I would like to see the logs files and see if there is anything there, that would be my first thing. I am not sure yet what would cause that such high level of cpu for svchost.
hi @popeio , svchost could mask a myriad of issues. Since the problem also appears when the Elastic Agent is effectively not running any integrations (including monitoring?) the things I can think of is some group policy configuration or, if DNSSEC validation enabled could be causing this when the elastic agent is checking in with Fleet. Can you review those again (also if you are using DNSSEC)? Would also be interesting to unenroll the elastic agent, keep it running and let us know if anything changes with the CPU usage.

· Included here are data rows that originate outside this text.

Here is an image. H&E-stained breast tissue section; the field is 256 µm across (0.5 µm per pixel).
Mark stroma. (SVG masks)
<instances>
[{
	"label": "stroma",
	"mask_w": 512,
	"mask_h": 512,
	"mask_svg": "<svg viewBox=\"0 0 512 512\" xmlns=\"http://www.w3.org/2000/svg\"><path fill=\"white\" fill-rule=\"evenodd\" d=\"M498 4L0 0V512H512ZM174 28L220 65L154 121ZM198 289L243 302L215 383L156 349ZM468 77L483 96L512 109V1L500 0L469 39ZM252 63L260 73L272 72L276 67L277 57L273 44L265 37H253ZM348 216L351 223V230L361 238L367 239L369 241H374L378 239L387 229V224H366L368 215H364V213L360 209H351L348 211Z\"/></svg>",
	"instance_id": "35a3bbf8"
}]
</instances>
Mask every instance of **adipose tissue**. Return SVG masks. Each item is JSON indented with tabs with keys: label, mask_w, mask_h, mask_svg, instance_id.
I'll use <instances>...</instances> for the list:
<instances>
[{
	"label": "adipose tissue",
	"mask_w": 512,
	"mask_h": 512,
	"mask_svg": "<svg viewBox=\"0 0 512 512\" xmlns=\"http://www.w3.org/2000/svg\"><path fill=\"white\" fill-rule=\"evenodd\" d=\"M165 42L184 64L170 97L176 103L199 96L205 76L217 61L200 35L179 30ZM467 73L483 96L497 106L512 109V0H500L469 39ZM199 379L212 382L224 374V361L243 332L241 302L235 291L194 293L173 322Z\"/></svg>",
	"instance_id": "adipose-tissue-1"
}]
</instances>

Hi @MarianaD, we actually sort of "tried that by mistake", because we unenrolled the agent first from the SIEM, before actually uninstalling the agent. During that time, no apparent different was recorded by the end user on the PC (but I'd be a bit cautious about this info: it's one thing when we are monitoring it and (in)directly looking at
perfmon, it's another thing when it's an external user, albeit a rather technically capable one, making the report).
For what concerns your observation about DNSSEC, heck: that's a valid concern! We do have DNSSEC active on the domain name we use with our Elastic SIEM.
If I manage to obtain a
diagnostics from the agent as @pierhugues suggested a few days ago, may I drop the output in here, or do you have some other way of sharing this sort of information? I'll review and redact sensible details before sharing, of course.
Thanks for the support!
Hey @popeio, I had something similar when I was working with one of our IIS servers. After working with the Elastic engineers, we were informed to add
C:\Windows\System32\inetsrv\w3wp.exe as trusted applications.
This topic was automatically closed 28 days after the last reply. New replies are no longer allowed.